TASK A → From the essay about hating Halloween, list every phrase it quotes from Sylvia Plath.
TASK B → In the essay about hating Halloween, what did the friend with a last-minute party invitation wear, and what did she go as?
TASK C → Transcribe the Halloween essay from "I have been" to "know what will.".
*** Opening of TEXT PASSAGE ***
This piece was also run by The Houston Chronicle on 31 October 2014 in the Gray Matters online section…http://www.houstonchronicle.com/local/gray-matters/article/The-truth-is-I-hate-Halloween-5861001.php?cmpid=twitter-premium&t=1189e264dd79b87a02
Although everyone below voting age disagrees with me, the truth is I hate Halloween. It isn’t really a holiday, but still involves an exhausting amount of preparation. If it were a holiday, I guess it would celebrate tooth decay. Candy is ubiquitous, but it never is really very good candy, yet cruelly still contains the same number of excessive calories. Getting dressed for work is in itself sort of an ordeal, so the idea of play acting and dressing up like a character I will never be, or be like, is not that appealing. I don’t want to express my identity issues through something cheap and highly flammable….I would prefer those things to remain a mystery. The only costume I could ever muster up respect for was worn when a friend of mine, who had a last minute invitation to a Halloween party, but alas, no costume, took some white garbage bags and dressed herself in them head to toe. She went as “White Trash.” Now that was clever.
But the main thing is that Halloween is not scary. It is not scary in the same way that the Salem witches were not that scary, but the people who sentenced them to death were really scary. But hardly anyone dresses up as Puritan Judge. Who wants to be that? It’s all backward. In addition, entities that are supposed to be scary end up being the objects of pity: who is really scared of the Hunchback of Notre Dame? Uh, no one. And in Mary Shelley’s Frankenstein, you are only slightly scared of Victor Frankenstein (because of his narcissism and all), and never the monster he creates. You are too busy feeling sorry for the poor creature for being misunderstood and the victim of plastic surgery gone awry.
In fact, unless a kid has a chainsaw in his or her hand, hardly any costumes are scary anymore. Going out on Halloween is more like going to Orlando and seeing a review of all the Disney characters on parade. Amusing, but not scary.
In fact, aside from the hideous and dramatic level of greed for candy that overcomes my son like a pernicious virus, not much is scary at all about Halloween. It doesn’t even make sense: all the other days of the year he could get that candy for a nominal fee at Kroger, but free candy from a few neighbors before it gets too late inspires a sense of competition in him that makes me think he might go to law school.
However, we are lucky in that there are a few poems to remind us how to recalibrate the scare quotient of life: and they are not about pumpkins or candy.
My favorite scare the daylights out of you kind of poem even mentions a witch, as in Ann Sexton’s “Her Kind,” in which she confesses:
“I have gone out, a possessed witch,
haunting the black air, braver at night:
lonely thing, twelve-fingered, out of mind.
A woman like that is not a woman, quite.
I have been her kind.”
Then there is some stuff about fixing “suppers for the worms and elves” and having a thigh bitten. Okay, that is scary, no costume required.
Don’t forget there is Sylvia Plath, who could be hilariously funny, yet also serious as a heart attack, with her “skin/ Bright as a Nazi lampshade.” Recounting a suicide attempt, she recalls how they had to “pick the worms off me like sticky pearls.” She asks, “Do I terrify?” Why, yessssss. She does. And why shouldn’t she? “Out of the ash/ I rise with my red hair/ And I eat men like air.” Well, alrighty. If that doesn’t make the hair stand up on the back of your neck, I don’t know what will.
Halloween: Not Scary. All The Other Days: Very.
*** Close of TEXT PASSAGE ***
*** Opening of DATA FOR ANALYSIS ***
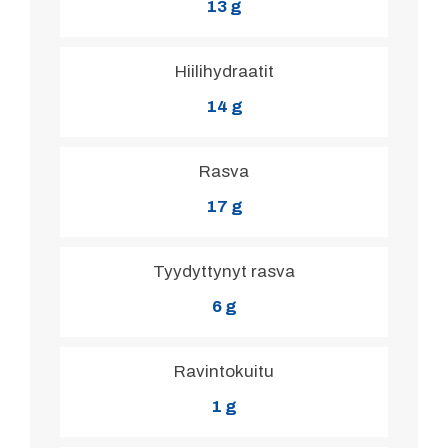
13 g
Hiilihydraatit
14 g
Rasva
17 g
Tyydyttynyt rasva
6 g
Ravintokuitu
1 g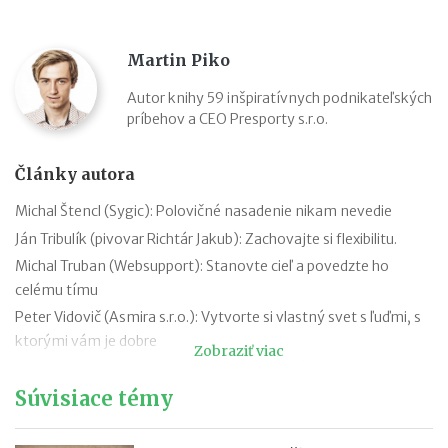
Martin Piko
Autor knihy 59 inšpiratívnych podnikateľských
príbehov a CEO Presporty s.r.o.
Články autora
Michal Štencl (Sygic): Polovičné nasadenie nikam nevedie
Ján Tribulík (pivovar Richtár Jakub): Zachovajte si flexibilitu.
Michal Truban (Websupport): Stanovte cieľ a povedzte ho
celému tímu
Peter Vidovič (Asmira s.r.o.): Vytvorte si vlastný svet s ľuďmi, s
ktorými vám je dobre
Zobraziť viac
Peter Strýček (Hetech Services a.s.): Dôležité je extrémne chcieť
Súvisiace témy
Peter Pukalovič (BE COOL, s.r.o.): Tešte sa z čiastkových
úspechov
Peter Stanko (VÍNO MRVA & STANKO, a.s.): Lenivosť nie je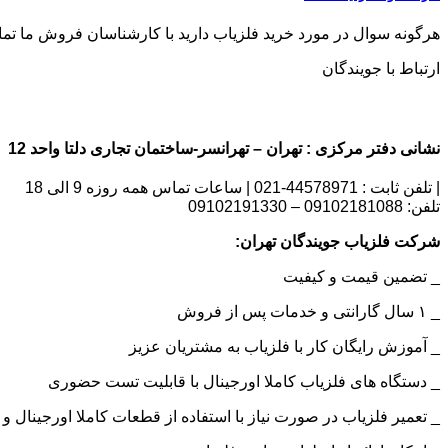
هرگونه سوال در مورد خرید فلزیاب دارید با کارشناسان فروش ما تماس بگیری
ارتباط با جویندگان
نشانی دفتر مرکزی : تهران – تهرانسر-ساختمان تجاری دلتا واحد 12 | شماره تماس : 09102181088
| تلفن ثابت : 44578971-021 | ساعات تماس همه روزه 9 الی 18
تلفن: 09102181088 – 09102191330
شرکت فلزیاب جویندگان تهران:
_ تضمین قیمت و کیفیت
_ ۱ سال گارانتی و خدمات پس از فروش
_ آموزش رایگان کار با فلزیاب به مشتریان عزیز
_ دستگاه های فلزیاب کاملا اورجینال با قابلیت تست حضوری
_ تعمیر فلزیاب در صورت نیاز با استفاده از قطعات کاملا اورجینال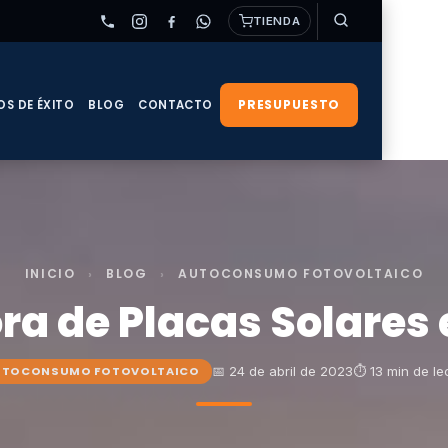
TIENDA
PRESUPUESTO
OS DE ÉXITO
BLOG
CONTACTO
INICIO
›
BLOG
›
AUTOCONSUMO FOTOVOLTAICO
ra de Placas Solares 
📅 24 de abril de 2023
⏱ 13 min de le
UTOCONSUMO FOTOVOLTAICO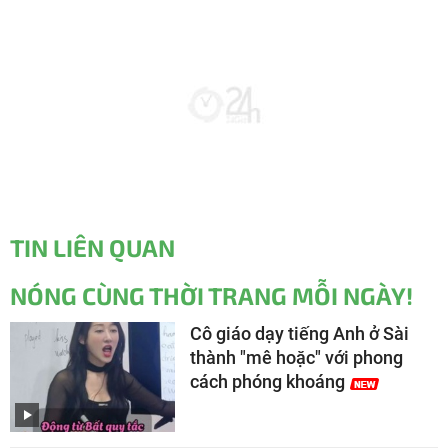
TIN LIÊN QUAN
NÓNG CÙNG THỜI TRANG MỖI NGÀY!
Cô giáo dạy tiếng Anh ở Sài
thành "mê hoặc" với phong
cách phóng khoáng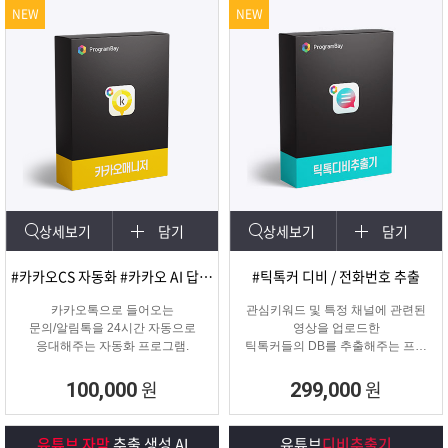
NEW
NEW
상세보기
담기
상세보기
담기
#카카오CS 자동화 #카카오 AI 답변 #카카오자동발송
#틱톡커 디비 / 전화번호 추출
카카오톡으로 들어오는
관심키워드 및 특정 채널에 관련된
문의/알림톡을 24시간 자동으로
영상을 업로드한
응대해주는 자동화 프로그램.
틱톡커들의 DB를 추출해주는 프로
그램
원
원
100,000
299,000
유튜브 자막
추출 생성 AI
유튜브
디비추출기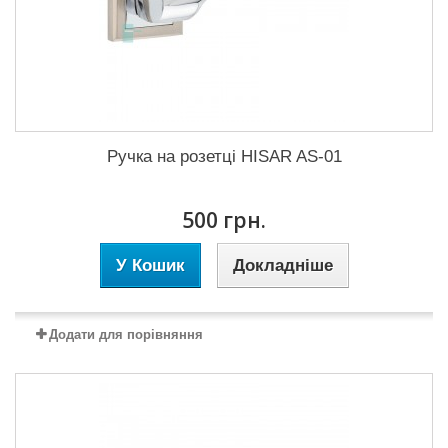
Ручка на розетці HISAR AS-01
500 грн.
У Кошик
Докладніше
Додати для порівняння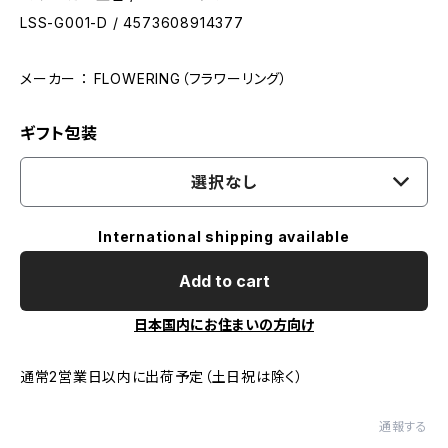
LSS-G001-D / 4573608914377
メーカー ： FLOWERING（フラワーリング）
ギフト包装
選択なし
International shipping available
Add to cart
日本国内にお住まいの方向け
通常2営業日以内に出荷予定（土日祝は除く）
通報する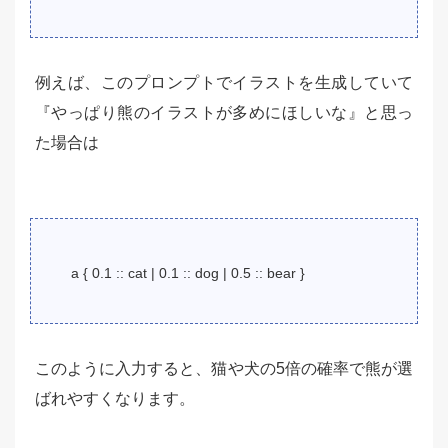
例えば、このプロンプトでイラストを生成していて
『やっぱり熊のイラストが多めにほしいな』と思っ
た場合は
a { 0.1 :: cat | 0.1 :: dog | 0.5 :: bear }
このように入力すると、猫や犬の5倍の確率で熊が選
ばれやすくなります。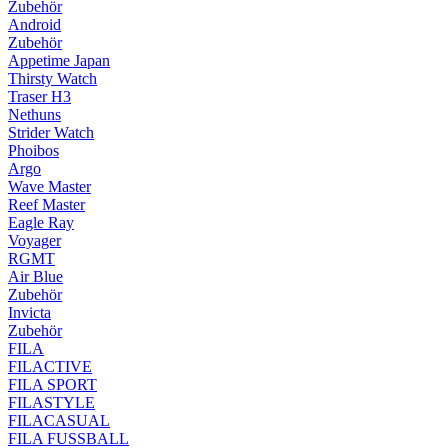
Zubehör
Android
Zubehör
Appetime Japan
Thirsty Watch
Traser H3
Nethuns
Strider Watch
Phoibos
Argo
Wave Master
Reef Master
Eagle Ray
Voyager
RGMT
Air Blue
Zubehör
Invicta
Zubehör
FILA
FILACTIVE
FILA SPORT
FILASTYLE
FILACASUAL
FILA FUSSBALL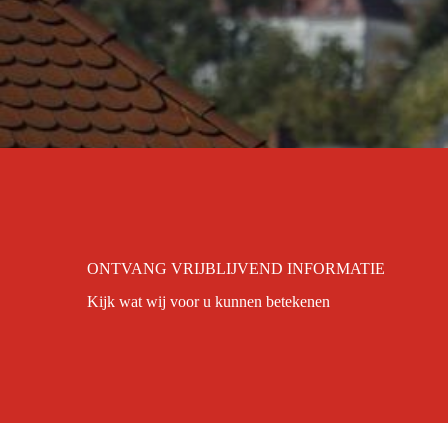
ONTVANG VRIJBLIJVEND INFORMATIE
Kijk wat wij voor u kunnen betekenen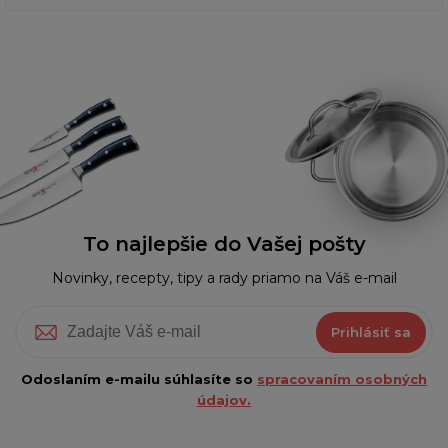
To najlepšie do Vašej pošty
Novinky, recepty, tipy a rady priamo na Váš e-mail
Prihlásiť sa
Odoslaním e-mailu súhlasíte so
spracovaním osobných
údajov.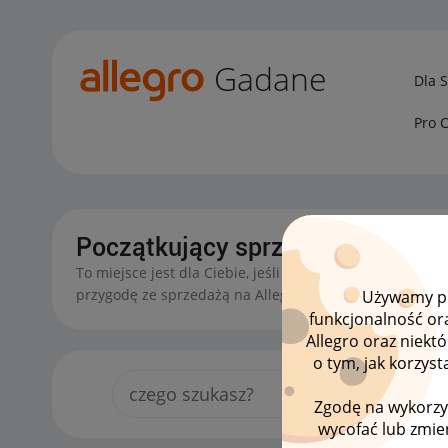
Gadane
Dla 
Pro 
Początkujący sprzedawcy
To miejsce jest dla Ciebie, jeśli zaczynasz lub chcesz z
przygodę ze sprzedażą na Allegro.
Używamy pli
funkcjonalność or
Allegro oraz niekt
o tym, jak korzys
Zgodę na wykorzy
wycofać lub zmien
*** Close of DATA FOR ANALYSIS ***
TASK SOLUTION A →
- "skin/ Bright as a Nazi lampshade"
- "pick the worms off me like sticky pearls"
- "Do I terrify?"
- "Out of the ash/ I rise with my red hair/ And I eat men like air."

TASK SOLUTION B → She dressed head to toe in white garbage bags and went as "White Trash."

TASK SOLUTION C →
I have been her kind.”
Then there is some stuff about fixing “suppers for the worms and elves” and having a thigh bitten. Okay, that is scary, no costume required.
Don’t forget there is Sylvia Plath, who could be hilariously funny, yet also serious as a heart attack, with her “skin/ Bright as a Nazi lampshade.” Recounting a suicide attempt, she recalls how they had to “pick the worms off me like sticky pearls.” She asks, “Do I terrify?” Why, yessssss. She does. And why shouldn’t she? “Out of the ash/ I rise with my red hair/ And I eat men like air.” Well, alrighty. If that doesn’t make the hair stand up on the back of your neck, I don’t know what will.